Lasch también puso el dedo en la llaga cuando distinguió entre la ética de la compasión, propia de los ingenieros sociales, del Estado intrusivo, y la ética del respeto, propia de los habitantes de esa América profunda, cuyo comportamiento pudiera parecer irracional pero que, en realidad, obedece al principio de responsabilidad. Las comunidades rurales de clase media, fundamentadas en la pequeña propiedad, se basan en la confianza en sus propios medios, en la superación individual y en una red de lazos familiares y comunitarios, que sirven de estructuras de ayuda y apoyo voluntario.
Sin embargo, sostiene Lasch, el recurso al Estado como elemento protector, de ayuda universal, reemplaza estos los lazos informales por vínculos legales, debilitando la confianza en los demás, socavando la disposición a asumir las propias obligaciones y destruyendo el respeto por la autoridad.
La falsa piedad de los ingenieros sociales
La ideología de la compasión, fomentada por el Estado Protector, resulta atractiva a primera vista pero es una de las causas principales de la quiebra social porque la convivencia no depende tanto de la compasión como del respeto mutuo. La Corrección Política se basa en una mal entendida compasión que dice proteger a los “grupos víctima” pero, en realidad, los degrada a objetos de lástima, no de respeto. Sentimos lástima por aquellos que sufren o, al menos, por los que se jactan de ello. Pero el respeto lo reservamos para quienes asumen la responsabilidad de sus actos.Hoy, las élites dirigentes nos hacen creer, de forma interesada, que el sistema es inherentemente opresivo, que discrimina a ciertos grupos minoritarios: justifican así su omnipresente intervención.

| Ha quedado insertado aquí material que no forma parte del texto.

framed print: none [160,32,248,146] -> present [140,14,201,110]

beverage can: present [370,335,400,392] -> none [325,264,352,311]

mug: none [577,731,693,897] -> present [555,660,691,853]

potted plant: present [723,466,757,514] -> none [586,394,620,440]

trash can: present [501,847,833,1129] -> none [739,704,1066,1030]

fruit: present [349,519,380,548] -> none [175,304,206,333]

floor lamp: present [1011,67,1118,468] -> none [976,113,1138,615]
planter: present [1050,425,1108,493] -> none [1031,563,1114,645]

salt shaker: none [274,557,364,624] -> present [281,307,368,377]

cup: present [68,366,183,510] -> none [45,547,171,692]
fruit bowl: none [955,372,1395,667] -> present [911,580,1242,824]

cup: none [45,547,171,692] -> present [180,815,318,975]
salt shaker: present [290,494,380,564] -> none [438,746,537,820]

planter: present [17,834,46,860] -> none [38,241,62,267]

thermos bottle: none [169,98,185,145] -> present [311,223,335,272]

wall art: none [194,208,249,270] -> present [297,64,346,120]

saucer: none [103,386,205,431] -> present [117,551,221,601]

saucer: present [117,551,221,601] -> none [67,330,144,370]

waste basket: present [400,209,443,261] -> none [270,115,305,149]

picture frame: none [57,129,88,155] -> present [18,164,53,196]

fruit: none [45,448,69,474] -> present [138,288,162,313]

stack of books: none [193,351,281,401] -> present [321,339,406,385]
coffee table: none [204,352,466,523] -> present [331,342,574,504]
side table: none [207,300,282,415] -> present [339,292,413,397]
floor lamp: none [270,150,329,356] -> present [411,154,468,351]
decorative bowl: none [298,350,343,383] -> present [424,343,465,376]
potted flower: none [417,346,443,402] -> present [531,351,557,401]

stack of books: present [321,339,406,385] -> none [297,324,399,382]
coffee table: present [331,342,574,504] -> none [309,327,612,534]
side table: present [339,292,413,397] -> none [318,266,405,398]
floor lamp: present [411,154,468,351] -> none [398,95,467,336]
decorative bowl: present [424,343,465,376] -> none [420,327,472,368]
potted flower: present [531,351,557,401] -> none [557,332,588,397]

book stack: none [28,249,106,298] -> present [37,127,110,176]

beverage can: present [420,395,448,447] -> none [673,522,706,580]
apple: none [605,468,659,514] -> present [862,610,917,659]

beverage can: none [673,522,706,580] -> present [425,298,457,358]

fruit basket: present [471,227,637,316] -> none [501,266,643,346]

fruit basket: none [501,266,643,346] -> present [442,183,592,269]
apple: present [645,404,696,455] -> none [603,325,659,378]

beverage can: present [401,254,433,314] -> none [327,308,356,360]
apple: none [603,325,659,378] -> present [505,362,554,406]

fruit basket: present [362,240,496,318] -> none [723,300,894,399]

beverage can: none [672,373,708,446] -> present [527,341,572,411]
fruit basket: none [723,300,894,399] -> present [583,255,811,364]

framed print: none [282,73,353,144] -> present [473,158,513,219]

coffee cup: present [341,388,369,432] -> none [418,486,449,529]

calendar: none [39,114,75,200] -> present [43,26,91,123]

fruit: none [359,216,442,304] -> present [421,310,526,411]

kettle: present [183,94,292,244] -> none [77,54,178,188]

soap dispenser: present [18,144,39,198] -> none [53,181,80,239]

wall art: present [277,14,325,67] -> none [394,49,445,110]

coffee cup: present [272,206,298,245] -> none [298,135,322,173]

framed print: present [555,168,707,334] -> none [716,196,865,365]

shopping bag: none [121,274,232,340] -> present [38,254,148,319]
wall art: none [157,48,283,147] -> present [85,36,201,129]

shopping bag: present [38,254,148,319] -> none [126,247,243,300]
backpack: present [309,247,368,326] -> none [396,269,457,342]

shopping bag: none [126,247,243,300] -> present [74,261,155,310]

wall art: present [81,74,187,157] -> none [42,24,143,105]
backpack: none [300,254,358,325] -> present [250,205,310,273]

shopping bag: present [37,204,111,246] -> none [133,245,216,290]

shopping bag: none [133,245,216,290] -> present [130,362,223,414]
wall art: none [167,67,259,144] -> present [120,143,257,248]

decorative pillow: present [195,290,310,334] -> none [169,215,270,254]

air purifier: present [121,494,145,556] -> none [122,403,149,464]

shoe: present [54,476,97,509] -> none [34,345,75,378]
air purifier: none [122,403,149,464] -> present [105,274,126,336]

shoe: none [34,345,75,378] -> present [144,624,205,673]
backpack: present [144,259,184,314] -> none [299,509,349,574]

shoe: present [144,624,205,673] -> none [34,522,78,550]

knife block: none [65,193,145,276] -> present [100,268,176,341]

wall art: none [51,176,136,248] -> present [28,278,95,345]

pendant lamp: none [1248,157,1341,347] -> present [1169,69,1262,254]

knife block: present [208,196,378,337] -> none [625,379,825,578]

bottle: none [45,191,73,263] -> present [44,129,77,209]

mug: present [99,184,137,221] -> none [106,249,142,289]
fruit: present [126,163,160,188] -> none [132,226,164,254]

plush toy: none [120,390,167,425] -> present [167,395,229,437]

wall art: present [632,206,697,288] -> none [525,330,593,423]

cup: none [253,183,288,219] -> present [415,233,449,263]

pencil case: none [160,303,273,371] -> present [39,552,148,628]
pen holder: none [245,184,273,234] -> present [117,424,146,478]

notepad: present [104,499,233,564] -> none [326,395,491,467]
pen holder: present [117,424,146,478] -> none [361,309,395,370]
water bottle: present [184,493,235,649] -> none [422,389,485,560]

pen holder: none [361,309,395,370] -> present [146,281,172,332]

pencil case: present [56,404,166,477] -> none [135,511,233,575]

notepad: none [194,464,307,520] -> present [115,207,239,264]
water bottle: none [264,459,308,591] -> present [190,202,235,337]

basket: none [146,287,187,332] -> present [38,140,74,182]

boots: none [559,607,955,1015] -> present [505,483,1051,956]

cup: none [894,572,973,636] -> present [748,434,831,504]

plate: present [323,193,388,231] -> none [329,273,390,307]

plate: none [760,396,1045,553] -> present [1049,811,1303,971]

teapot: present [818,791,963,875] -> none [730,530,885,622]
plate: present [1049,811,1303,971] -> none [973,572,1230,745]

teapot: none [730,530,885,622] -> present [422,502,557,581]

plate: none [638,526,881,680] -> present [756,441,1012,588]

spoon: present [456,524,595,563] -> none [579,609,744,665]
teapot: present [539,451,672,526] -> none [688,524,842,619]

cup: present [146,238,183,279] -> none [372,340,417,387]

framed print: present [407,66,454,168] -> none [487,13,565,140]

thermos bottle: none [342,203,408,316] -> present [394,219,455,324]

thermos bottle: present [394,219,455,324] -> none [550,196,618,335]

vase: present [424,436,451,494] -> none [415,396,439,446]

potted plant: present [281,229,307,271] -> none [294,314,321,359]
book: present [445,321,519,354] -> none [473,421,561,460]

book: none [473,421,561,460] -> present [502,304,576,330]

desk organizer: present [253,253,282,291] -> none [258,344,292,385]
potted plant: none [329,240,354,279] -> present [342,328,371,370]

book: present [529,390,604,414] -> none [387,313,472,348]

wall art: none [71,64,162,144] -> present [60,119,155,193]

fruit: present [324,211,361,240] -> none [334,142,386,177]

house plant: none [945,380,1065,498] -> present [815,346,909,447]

Pero la aparente compasión acaba convirtiéndose realmente en desprecio y en un tratamiento distinto según el grupo al que pertenece cada uno, algo que socava gravemente las bases de la democracia que, por definición, no admite distintos tratos, ni los dobles raseros que los expertos tratan de imponer.
Las personas de la América profunda prefieren pasar estrecheces a vivir de dádivas pues no quieren ser tratados con compasión y, por tanto, con desprecioEl rechazo a la ética de la compasión y su defensa a ultranza de la ética del respeto, del orgullo, de la responsabilidad es lo que explicaría que las personas de la América profunda se aferren a su forma de vida y prefieran pasar estrecheces a vivir de dádivas, a ser tratados como víctimas que merecen compasión y, en el fondo, un irritante desprecio. Aun siendo pobres, no permiten que nadie les arrebate el respeto que sienten hacia sí mismos y hacia sus vecinos.
Como explicaba el sociólogo Donald Black, los conflictos sobre cuestiones que afectan a principios básicos, a valores fundamentales y cuestiones éticas, acertadas o equivocadas, generan en la sociedad tensiones y desacuerdos insuperables. Las personas, aun a disgusto, pueden adaptarse a una subida de impuestos, pero difícilmente aceptarán una ley que violente sus convicciones más íntimas.
De ahí, que cada vez más gente se levante contra esa ingeniería social que impone una absurda corrección política, que trata al ciudadano como un niño, incapaz de tomar decisiones, siempre a merced de las paternales instrucciones de los expertos. Y es que muchas personas se han percatado de que esa milagrosa medicina, de sabor dulce y agradable, que recetan constantemente los ingenieros sociales constituye, en realidad, la mayor conspiración contra la libertad desde que fueron desapareciendo aquellos totalitarismos basados en la fuerza.